System Scale: Multi-Node Goes Mainstream
v6.0 marks a structural shift in how AI inference is being deployed:
- 30% increase in multi-node system submissions vs v5.1
- Largest system: 72 nodes, 288 accelerators — 4x the previous record
- 10% of all systems had more than 10 nodes (vs 2% in v5.1)
This reflects the real-world shift happening in production: inference is no longer a single-GPU or single-server problem. Frontier models at 100B+ parameters, served at millions of tokens per second, require coordinated multi-node inference with high-bandwidth interconnects. The benchmark is finally catching up to production reality.
Full Performance Results Summary
| Model | Platform | Tokens/sec | Scale |
|---|---|---|---|
| DeepSeek-R1 | NVIDIA GB300 NVL72 | 2,500,000+ | 72 GPUs (1 rack) |
| DeepSeek-R1 | AMD MI355X | 1,016,380 | 11 nodes |
| GPT-OSS-120B | NVIDIA GB300 NVL72 | 1,096,770 | 72 GPUs (1 rack) |
| GPT-OSS-120B | AMD MI355X | 1,031,070 | 12 nodes |
| DeepSeek-R1 | NVIDIA GB300 NVL72 | 575,580 | Single rack (server) |
What This Means for AI Builders
For teams choosing inference infrastructure in 2026:
- NVIDIA H100/B200 remains the default for most use cases — the ecosystem, software stack, and per-accelerator efficiency are unmatched
- AMD is a credible alternative for hyperscale multi-node deployments — especially as supply chain diversity becomes a priority
- Video generation benchmarks are now comparable across vendors for the first time — useful for teams evaluating text-to-video at scale
- Software optimization matters more than ever — NVIDIA's 2.77x gain from pure software tuning is a reminder that your serving stack is as important as your hardware
For teams using multi-model AI platforms like Happycapy — which runs models from OpenAI, Anthropic, Google, and others through a single interface — these benchmark improvements translate directly to faster, cheaper responses as inference providers upgrade their hardware.
Key Takeaways
- MLPerf Inference v6.0 released April 1, 2026 — the most significant update to the benchmark suite to date
- AMD MI355X first to break 1 million tokens/sec in any MLPerf benchmark (multi-node)

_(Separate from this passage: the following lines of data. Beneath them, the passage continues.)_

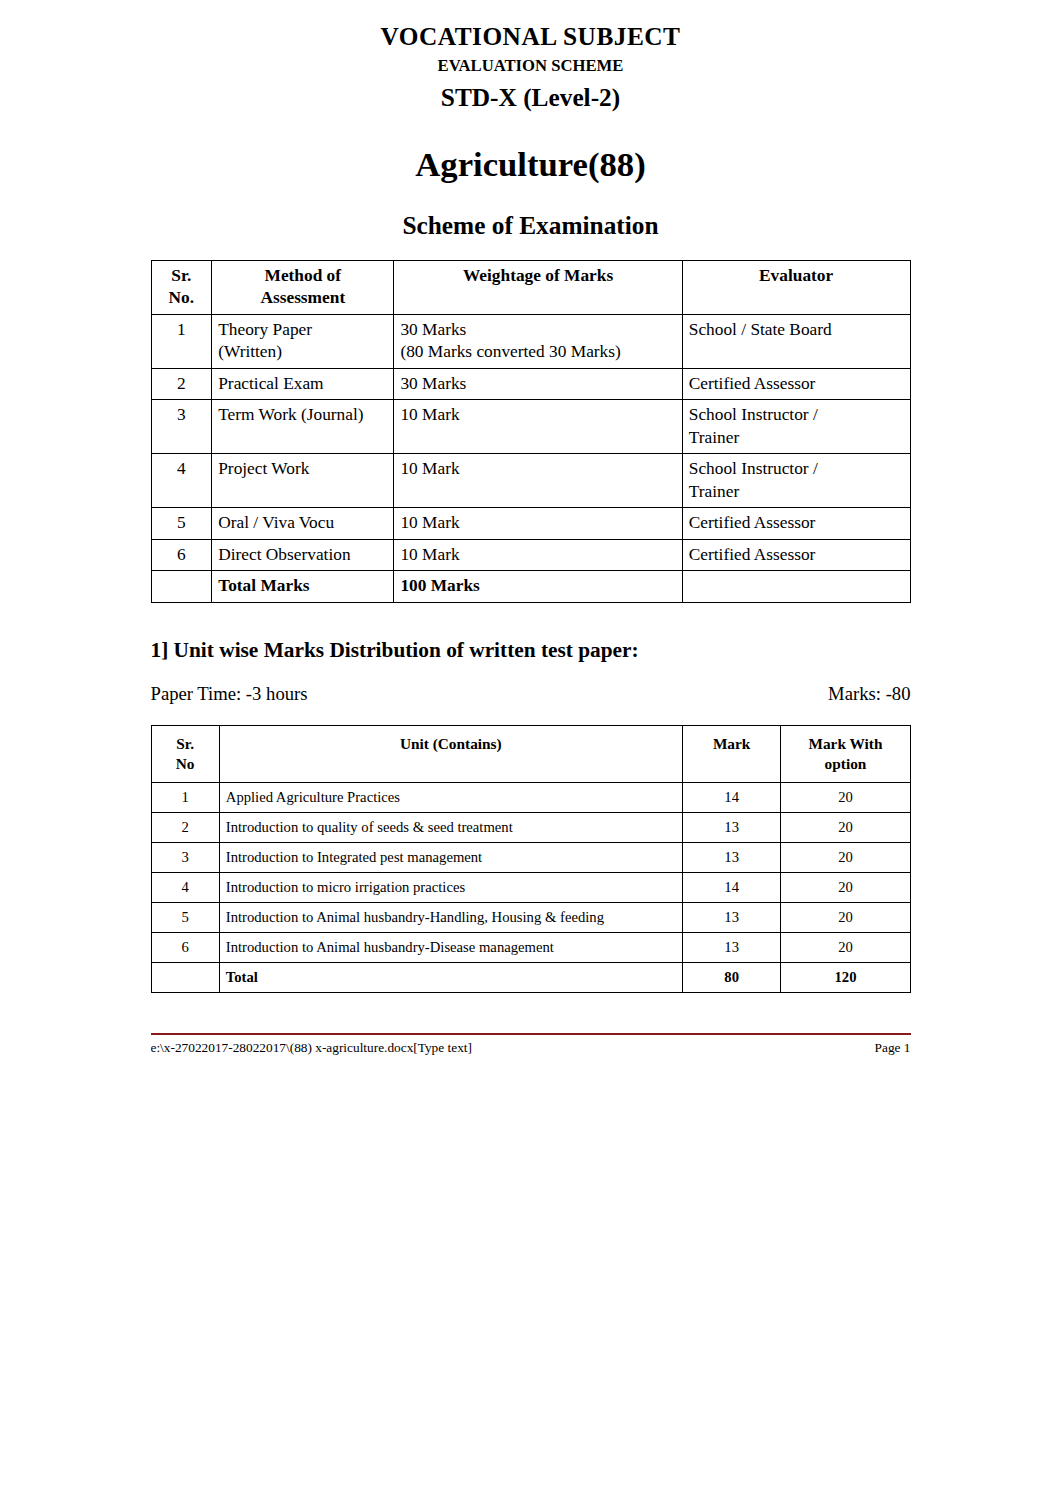VOCATIONAL SUBJECT
EVALUATION SCHEME
STD-X (Level-2)
Agriculture(88)
Scheme of Examination
| Sr. No. | Method of Assessment | Weightage of Marks | Evaluator |
| --- | --- | --- | --- |
| 1 | Theory Paper (Written) | 30 Marks (80 Marks converted 30 Marks) | School / State Board |
| 2 | Practical Exam | 30 Marks | Certified Assessor |
| 3 | Term Work (Journal) | 10 Mark | School Instructor / Trainer |
| 4 | Project Work | 10 Mark | School Instructor / Trainer |
| 5 | Oral / Viva Vocu | 10 Mark | Certified Assessor |
| 6 | Direct Observation | 10 Mark | Certified Assessor |
| | Total Marks | 100 Marks | |
1] Unit wise Marks Distribution of written test paper:
Paper Time: -3 hours Marks: -80
| Sr. No | Unit (Contains) | Mark | Mark With option |
| --- | --- | --- | --- |
| 1 | Applied Agriculture Practices | 14 | 20 |
| 2 | Introduction to quality of seeds & seed treatment | 13 | 20 |
| 3 | Introduction to Integrated pest management | 13 | 20 |
| 4 | Introduction to micro irrigation practices | 14 | 20 |
| 5 | Introduction to Animal husbandry-Handling, Housing & feeding | 13 | 20 |
| 6 | Introduction to Animal husbandry-Disease management | 13 | 20 |
| | Total | 80 | 120 |
e:\x-27022017-28022017\(88) x-agriculture.docx[Type text] Page 1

- NVIDIA GB300 NVL72 hits 2.5M tokens/sec on DeepSeek-R1 from a single rack
- Five new workloads: first multimodal model, first text-to-video model, new MoE reasoning and recommendation benchmarks
- 30% more multi-node systems; 10% of all submitted systems have 10+ nodes
- Software optimization delivered 2.77x gain on existing NVIDIA hardware — no new silicon needed
- 24 organizations submitted results — a new participation record
Sources: AMD blog (amd.com, April 1, 2026), MLCommons official results (mlcommons.org/benchmarks/inference-datacenter), VentureBeat MLPerf v6.0 coverage, Nebius submission documentation. All performance numbers are from official MLCommons submissions as of April 1, 2026.